▸ **FRAGMENTO**:
———
En el contrato por escrito -otro requisito que, a menudo, falla en nuestra relación laboral- que debe concertarse entre el traductor y el usuario de la traducción, sería preciso:

a) Conceder una remuneración equitativa al traductor. En este terreno la anarquía es total. Todavía existen editoriales que pagan 100/ 120 pesetas por página, una quinta parte aproximadamente de las tarifas europeas!

b) Conceder al traductor una remuneración proporcional a los ingresos prevenientes de la venta o la explotación de la traducción. Esto es, si se ha traducido un best seller, ¿por qué no participar de los beneficios que la editorial obtiene, limitándose a cobrar un tanto alzado a la entrega del trabajo, como ocurre en la mayoría de los casos?
———
▸ **MATERIAL PROPORCIONADO**:
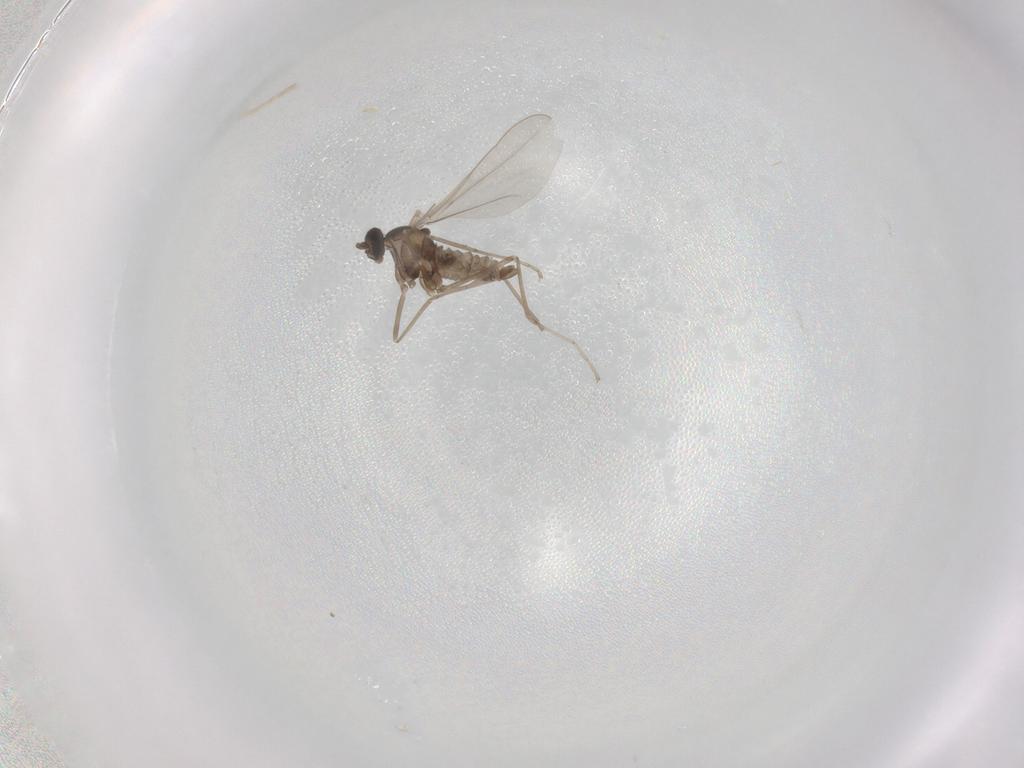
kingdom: Animalia
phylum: Arthropoda
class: Insecta
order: Diptera
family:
———
▸ **ACTIVIDADES**:
1. ¿Cómo se traduce al inglés la oración «En este terreno la anarquía es total.» del fragmento sobre el contrato del traductor?
2. Reproduce el fragmento desde «b) Conceder al» hasta «de los casos?», ambos incluidos, sustituyendo «remuneración» por «retribución».

▸ **RESPUESTAS**:
1. In this area, there is complete anarchy.

2.
b) Conceder al traductor una retribución proporcional a los ingresos prevenientes de la venta o la explotación de la traducción. Esto es, si se ha traducido un best seller, ¿por qué no participar de los beneficios que la editorial obtiene, limitándose a cobrar un tanto alzado a la entrega del trabajo, como ocurre en la mayoría de los casos?